La majeure partie des habitants n’arborent pas l’austère figure qu’ils portent parfois sur les estivants un peu trop « bling bling ». La plupart des habitants à l’année se sont organisés en groupes de bénévoles pour prêter main forte à ceux qui en ont besoin. On s’active notamment autour de la boucherie et de l’épicerie mitoyenne, particulièrement endommagées. Dans cette partie de l’arrière pays, naguère capitale locale de la soie, les commerces sont devenus aussi rares que fragiles.
Dimanche matin, le village était toujours coupé en deux. Impossible de rejoindre Pont-d’Hérault dans le bas de la vallée où s’est installé le QG des pompiers. Pour l’heure, on déplore deux disparitions. Une infirmière sur la route, emportée avec sa voiture par le flot dévalant de la montagne. L’automobiliste de 64 ans portée disparue est toujours recherchée. « Les reconnaissances se poursuivent », y compris par hélicoptère, a déclaré le responsable communication des sapeurs-pompiers du Gard, Éric Agrinier. Dans la matinée de dimanche, on apprenait également qu’un homme, pratiquant le trail, manquait à l’appel. Il se trouvait dans le secteur de Pont-d’Hérault.
Au total, une quarantaine de sauvetages ont été réalisés dont six par hélicoptère. 200 personnes ont été mises en sécurité à Valleraugue. Plusieurs hameaux de la commune de Val d’Aigoual (née de la fusion entre Valleraugue et Notre-Dame-de-la-Rouvière) et de la vallée n’ont plus d’eau potable, ni d’électricité. Certains sont isolés en raison de la fermeture des ponts qui doivent être contrôlés. La sous-préfète du Vigan, Mme Gros, s’est rendue sur les lieux. On évoque même la descente d’un ministre. Le territoire devrait être déclaré en état de catastrophe naturelle. Mais on mesure bien ici ce que les paroles officielles ont de rhétorique.
Au-delà des discours convenus
Il faudra attendre le sonnant et le trébuchant pour mesurer l’ampleur des dégâts matériels. Pour l’heure, l’important est de se mettre au travail pour sauver ce qu’on peut et reconstruire. Cette attitude typiquement cévenole fait ressortir que la politique menée dans le domaine préventif à l’échelle individuelle apparaît non seulement comme la meilleure garantie de se prémunir contre les risques naturels mais qu’elle constitue également un moyen essentiel de maîtrise des coûts et de prétention de vivre, c’est-à-dire de vivre une existence authentique dans la plénitude de sa personnalité.

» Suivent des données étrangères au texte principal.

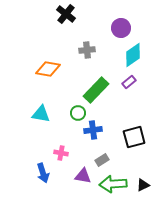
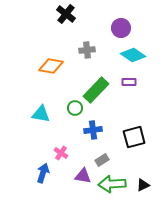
cyan diamond: rotated 70 degrees clockwise
orange diamond: moved 3 px right, 3 px up
purple rectangle: rotated 40 degrees clockwise
green circle: moved 3 px left, 5 px up
pink cross: rotated 24 degrees clockwise
blue arrow: rotated 144 degrees counterclockwise
green arrow: moved 1 px left
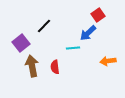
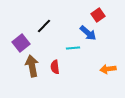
blue arrow: rotated 96 degrees counterclockwise
orange arrow: moved 8 px down
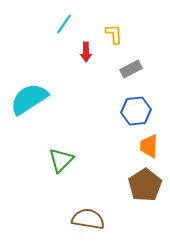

En Cévennes, l’autonomie de l’individu et le travail fondent un mode de vie. Assez éloigné d’un certain modèle de consommation et des images politico-économiques de la modernité engluées dans d’inextricables contradictions. Les rêves publicitaires du monde capitaliste ont assez peu de prise en Cévennes, peut-être parce que les transformations qu’ils ont générées ont fini par destituer les modèles qui faisaient sens ici. Et que s’il importe de les réinventer, il faudrait aussi les adapter à la vraie vie des gens d’ici.
Avec sobriété et un sens classique de la retenue, les habitants de la vallée font face à la colère de la nature par le travail et la solidarité. Cela paraît plus simple que de se débattre dans le filet des contraintes d’un système en oubliant qui l’on est. Ou au sein d’une époque qui déracine et ravage avec plus de force qu’une rivière en crue. Ici, le désastre naturel donne lieu à une réconciliation des hommes et des femmes pour repartir, ou plus simplement à un peu de lucidité.